Dry Stack is partway up the ridge that forms the western boundary of the AVA. Soils there, like much of the north coast, are a combination of marine clays and lighter textured volcanic material. It is quite rocky, and the name Dry Stack is taken from the many dry stack stone walls on the property, built from the rocks that littered the site prior to it being a vineyard. The Syrah ripens surprisingly late here, around the end of October, which it truly the end of the season in these parts. Because it ripens so late, it tends to dodge the heat waves that inevitably strike the north coast of California in the early fall and late summer, so I can leave the grapes out there a very long time. When they come in, they are always beautifully unblemished (fruit from hotter areas can get a little beat up if it has to hang through a protracted heat wave). While pretty grapes don’t always mean good wine, at Dry Stack I always get pure Syrah flavors unmarred by overripe or raisiny notes.

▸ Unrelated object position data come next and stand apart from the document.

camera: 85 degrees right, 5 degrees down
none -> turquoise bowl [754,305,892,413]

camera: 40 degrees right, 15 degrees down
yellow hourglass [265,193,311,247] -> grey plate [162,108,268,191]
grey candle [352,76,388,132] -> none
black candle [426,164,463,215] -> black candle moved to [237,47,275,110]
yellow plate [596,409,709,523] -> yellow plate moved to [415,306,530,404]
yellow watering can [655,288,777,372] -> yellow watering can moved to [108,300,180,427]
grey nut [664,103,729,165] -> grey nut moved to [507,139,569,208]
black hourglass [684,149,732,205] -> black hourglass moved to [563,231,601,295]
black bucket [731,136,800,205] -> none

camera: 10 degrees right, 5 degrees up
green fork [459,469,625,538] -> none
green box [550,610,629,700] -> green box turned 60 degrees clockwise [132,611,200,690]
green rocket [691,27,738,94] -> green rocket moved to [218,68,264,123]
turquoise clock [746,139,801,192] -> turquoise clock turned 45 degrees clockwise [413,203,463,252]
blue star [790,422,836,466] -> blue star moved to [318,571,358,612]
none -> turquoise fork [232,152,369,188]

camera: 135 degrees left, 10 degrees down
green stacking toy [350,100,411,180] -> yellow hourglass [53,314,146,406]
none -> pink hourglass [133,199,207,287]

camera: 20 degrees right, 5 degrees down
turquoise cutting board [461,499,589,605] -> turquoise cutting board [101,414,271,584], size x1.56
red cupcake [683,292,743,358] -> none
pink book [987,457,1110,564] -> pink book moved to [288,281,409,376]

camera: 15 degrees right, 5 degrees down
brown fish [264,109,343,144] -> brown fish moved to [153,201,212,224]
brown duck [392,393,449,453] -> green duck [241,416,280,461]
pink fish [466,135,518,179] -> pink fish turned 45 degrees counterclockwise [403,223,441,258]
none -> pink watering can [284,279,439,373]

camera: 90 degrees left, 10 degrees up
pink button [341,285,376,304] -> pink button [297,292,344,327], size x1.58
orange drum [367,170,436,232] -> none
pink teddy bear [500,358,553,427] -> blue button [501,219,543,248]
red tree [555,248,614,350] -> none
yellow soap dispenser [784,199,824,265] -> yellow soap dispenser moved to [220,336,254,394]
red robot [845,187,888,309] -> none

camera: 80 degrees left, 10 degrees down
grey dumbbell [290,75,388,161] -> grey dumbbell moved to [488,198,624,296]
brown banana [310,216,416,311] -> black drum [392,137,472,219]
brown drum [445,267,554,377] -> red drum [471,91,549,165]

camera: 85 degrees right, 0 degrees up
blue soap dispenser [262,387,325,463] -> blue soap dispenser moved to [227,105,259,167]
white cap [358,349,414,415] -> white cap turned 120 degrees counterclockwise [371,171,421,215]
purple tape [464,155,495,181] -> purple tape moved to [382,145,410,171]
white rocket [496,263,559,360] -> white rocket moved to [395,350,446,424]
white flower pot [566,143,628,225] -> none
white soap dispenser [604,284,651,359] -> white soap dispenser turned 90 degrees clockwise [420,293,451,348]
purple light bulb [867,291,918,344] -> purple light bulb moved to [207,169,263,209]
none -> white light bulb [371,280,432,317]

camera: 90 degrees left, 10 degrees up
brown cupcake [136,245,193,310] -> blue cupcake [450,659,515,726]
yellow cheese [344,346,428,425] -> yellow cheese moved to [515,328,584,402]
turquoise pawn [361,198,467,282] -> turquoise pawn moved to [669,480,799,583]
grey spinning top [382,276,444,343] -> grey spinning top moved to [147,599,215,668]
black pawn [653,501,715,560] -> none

Like many winemakers who are working with cool climate Syrah in California, I continue to be convinced that Syrah might be the ideal red grape for the Californian climate. In cool sites like Bennett Valley it produces deeply colored wines with tremendous fruit expression. No high alcohol jammy fruit bombs here. There’s some of that “old world meets new world” combination of flowers and dried herbs with ripe black fruits and meat that is exactly what I am looking for in Californian Syrah. You can tell that I like this vineyard, I guess.